Beaucoup de Saoudiennes ont partagé sur les réseaux sociaux leurs projets pour dimanche, annonçant qu'elles accompagneraient leur mère boire un café ou manger une glace, une expérience à priori banale ailleurs dans le monde mais qui paraît exceptionnelle pour le pays.

Pendant des décennies, les conservateurs se sont servis d'interprétations rigoristes de l'islam pour justifier l'interdiction de conduire, certains allant même jusqu'à dire que les femmes ne sont pas assez intelligentes pour être au volant.

Sur le plan économique, les retombées peuvent être bénéfiques, selon des experts. La levée de l'interdiction devrait stimuler l'emploi des femmes, et, selon une estimation de Bloomberg, ajouter 90 milliards de dollars à l'économie d'ici à 2030.

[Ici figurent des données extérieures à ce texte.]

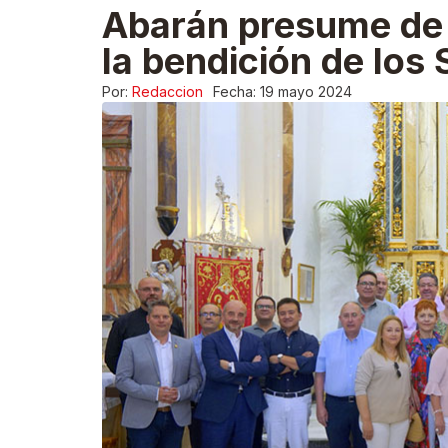
Abarán presume de s
la bendición de los
Por:
Redaccion
Fecha:
19 mayo 2024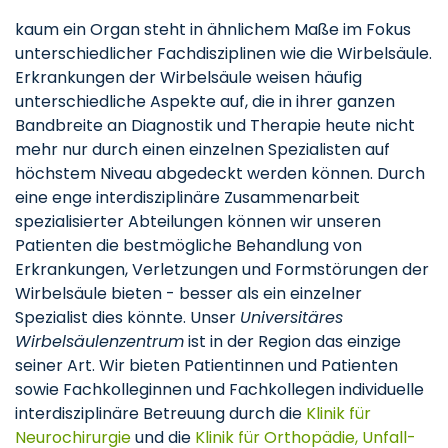
kaum ein Organ steht in ähnlichem Maße im Fokus
unterschiedlicher Fachdisziplinen wie die Wirbelsäule.
Erkrankungen der Wirbelsäule weisen häufig
unterschiedliche Aspekte auf, die in ihrer ganzen
Bandbreite an Diagnostik und Therapie heute nicht
mehr nur durch einen einzelnen Spezialisten auf
höchstem Niveau abgedeckt werden können. Durch
eine enge interdisziplinäre Zusammenarbeit
spezialisierter Abteilungen können wir unseren
Patienten die bestmögliche Behandlung von
Erkrankungen, Verletzungen und Formstörungen der
Wirbelsäule bieten - besser als ein einzelner
Spezialist dies könnte. Unser
Universitäres
Wirbelsäulenzentrum
ist in der Region das einzige
seiner Art. Wir bieten Patientinnen und Patienten
sowie Fachkolleginnen und Fachkollegen individuelle
interdisziplinäre Betreuung durch die
Klinik für
Neurochirurgie
und die
Klinik für Orthopädie, Unfall-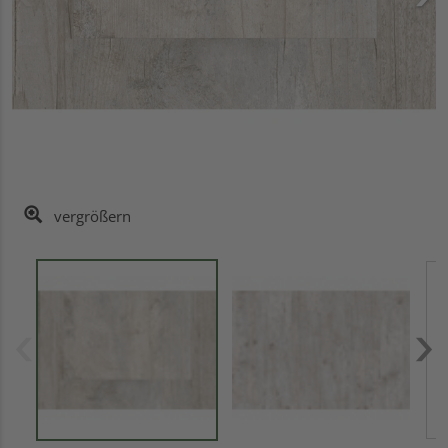
vergrößern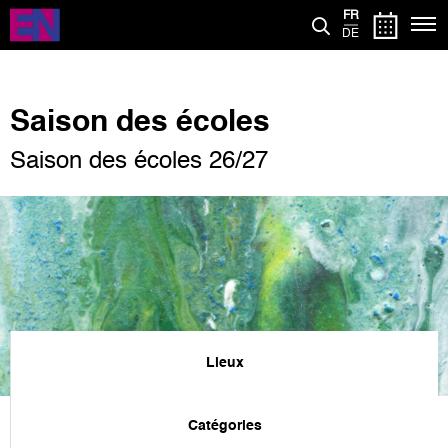
Aller
FR
au
DE
contenu
principal
Saison des écoles
Saison des écoles 26/27
Lieux
Catégories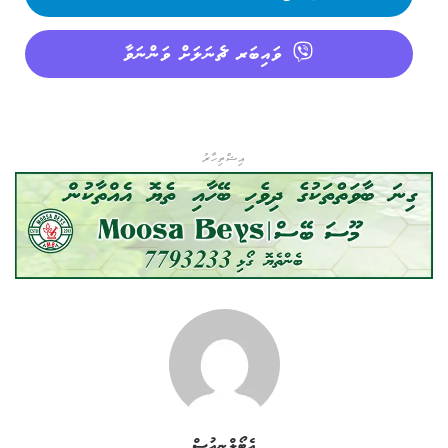
ވައިބަރ ޗެނަލަށް ވަންނަވާ
އިޝްތިހާރު
އެޓޯލްނިއުސް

Toujours de strictes restrictions 

Mais nombre de femmes craignent de rester la cible des conservateurs dans un pays où les hommes gardent le statut de «tuteurs» et décident à leur place. En effet, les Saoudiennes doivent sortir voilées et restent soumises à de strictes restrictions : elles ne peuvent ni voyager, ni étudier, ni travailler sans l'autorisation de leur mari ou d'un homme de leur famille, ni manger seules dans un restaurant.

Le gouvernement a récemment pris des mesures contre les abus masculins en punissant le harcèlement sexuel de cinq ans d'emprisonnement et d'une amende de 300.000 rials (69.000 euros).

Répression 

Sous l'impulsion du prince Mohammed, devenu héritier du trône il y a un an, le pays a aussi autorisé l'ouverture des salles de cinéma et les concerts mixtes, signe de son intention de revenir à un «islam modéré». Mais l'enthousiasme créé par l'annonce des réformes semble entaché par une répression contre les militantes qui se sont entre autres longtemps opposées à l'interdiction de conduire.

Selon les autorités, sur dix-sept personnes dernièrement arrêtées, neuf sont toujours en prison. Elles sont accusées d'avoir porté atteinte à la sécurité du royaume et d'avoir aidé les «ennemis» de l'Etat saoudien.

Des journaux progouvernementaux ont publié à la Une des photos de certaines de ces personnes, accompagnées du mot «Traîtres».

Human Rights Watch (HRW) a indiqué cette semaine que deux autres militantes, Nouf Abdelaziz et Maya al-Zahrani, avaient été arrêtées, dénonçant «une vague incessante de répression».